> [Exercise data]

»»

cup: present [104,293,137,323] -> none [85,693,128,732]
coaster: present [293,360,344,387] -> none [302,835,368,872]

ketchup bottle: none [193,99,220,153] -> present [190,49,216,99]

««
»»

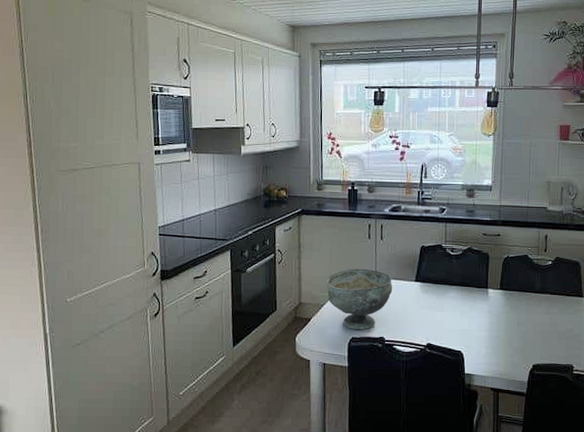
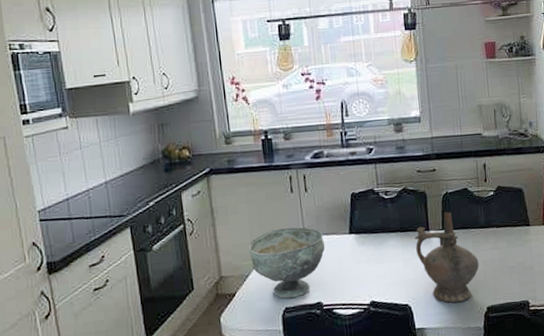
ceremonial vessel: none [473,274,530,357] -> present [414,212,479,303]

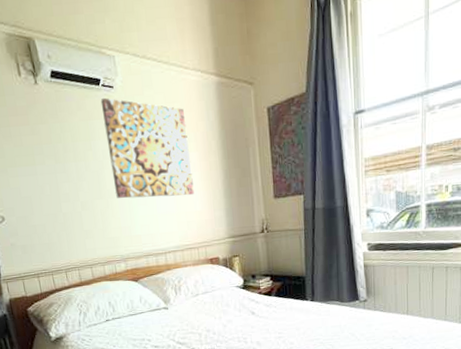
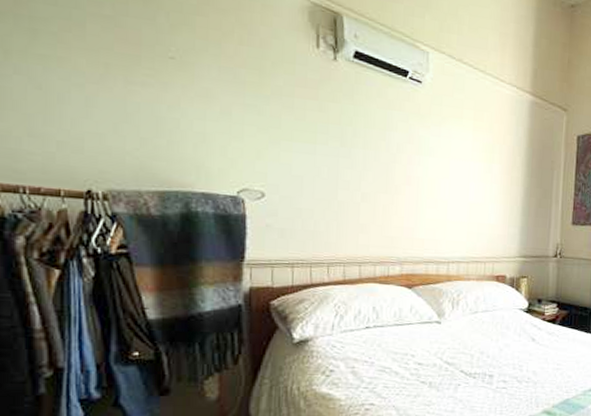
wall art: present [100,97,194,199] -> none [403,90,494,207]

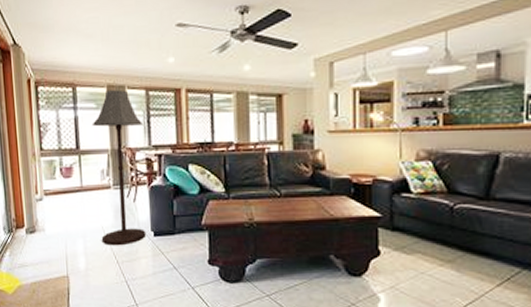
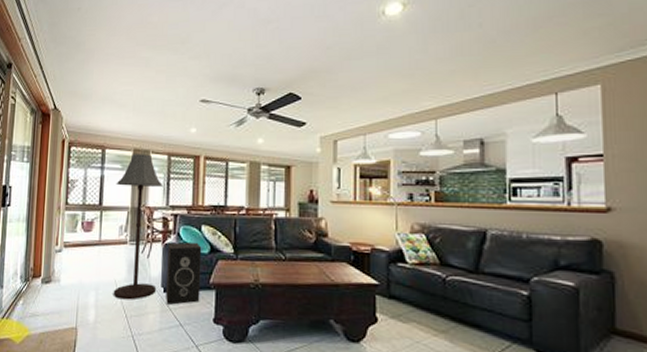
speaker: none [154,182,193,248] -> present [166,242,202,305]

««

> [Task description]
Return, unchanged, the run of lines above that opens with the line containing "coaster: present [293,360,344,387]" and closes with the line containing "ketchup bottle: none". Include both.

> [Response to this exercise]
coaster: present [293,360,344,387] -> none [302,835,368,872]

ketchup bottle: none [193,99,220,153] -> present [190,49,216,99]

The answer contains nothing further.